--- START ---
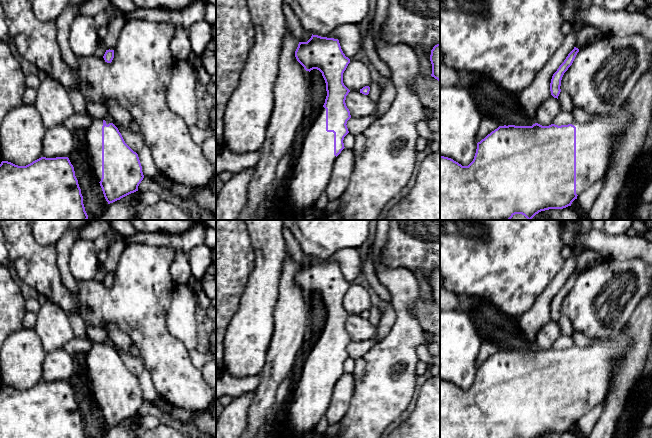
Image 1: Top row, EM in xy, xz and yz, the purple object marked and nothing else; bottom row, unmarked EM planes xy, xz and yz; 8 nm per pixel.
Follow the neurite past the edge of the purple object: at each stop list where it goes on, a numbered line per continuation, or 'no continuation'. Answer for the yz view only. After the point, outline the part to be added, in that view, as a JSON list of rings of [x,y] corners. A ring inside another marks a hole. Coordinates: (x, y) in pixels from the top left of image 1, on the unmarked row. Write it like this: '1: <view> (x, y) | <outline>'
1: yz (595, 364) | [[[623,326],[611,335],[602,338],[593,338],[592,343],[585,347],[573,345],[576,351],[576,418],[579,419],[594,407],[603,404],[609,388],[612,385],[612,376],[618,367],[618,360],[625,350],[632,345],[630,336],[623,330]]]

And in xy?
1: xy (94, 356) | [[[94,343],[86,353],[86,366],[89,370],[93,393],[98,406],[102,402],[102,343]]]

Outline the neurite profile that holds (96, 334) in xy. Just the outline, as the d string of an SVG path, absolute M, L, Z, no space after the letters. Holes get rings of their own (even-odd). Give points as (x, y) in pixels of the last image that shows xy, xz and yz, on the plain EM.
M87 326L87 337L94 343L104 343L109 339L106 331L96 326Z

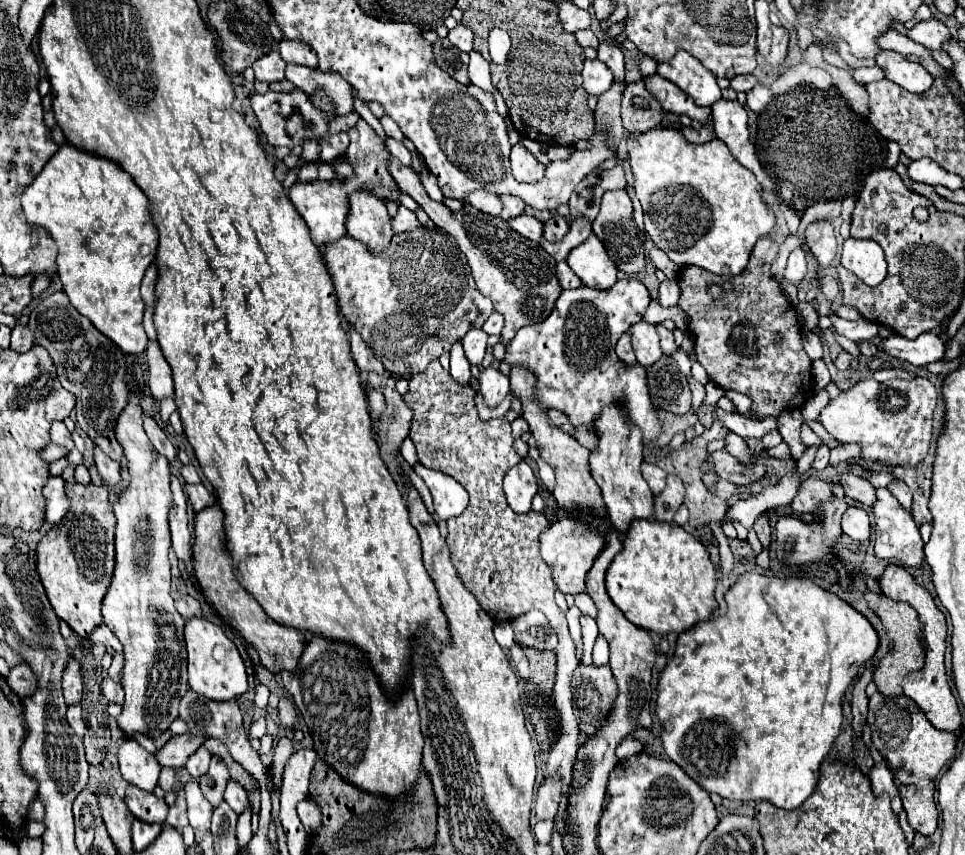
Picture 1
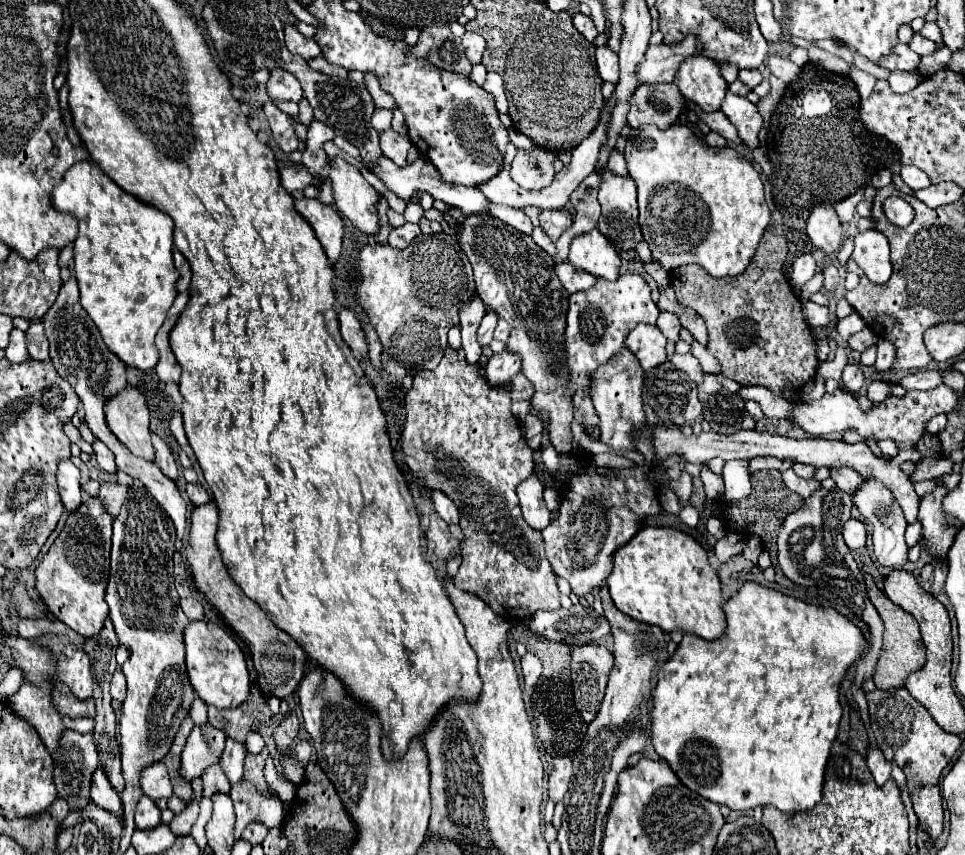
--- END ---
The copy must begin with the line containing "Outline the neurite", end with the last line of the material, match each line exactly, and hold no pictures.

Outline the neurite profile that holds (96, 334) in xy. Just the outline, as the d string of an SVG path, absolute M, L, Z, no space after the letters. Holes get rings of their own (even-odd). Give points as (x, y) in pixels of the last image that shows xy, xz and yz, on the plain EM.
M87 326L87 337L94 343L104 343L109 339L106 331L96 326Z

Picture 1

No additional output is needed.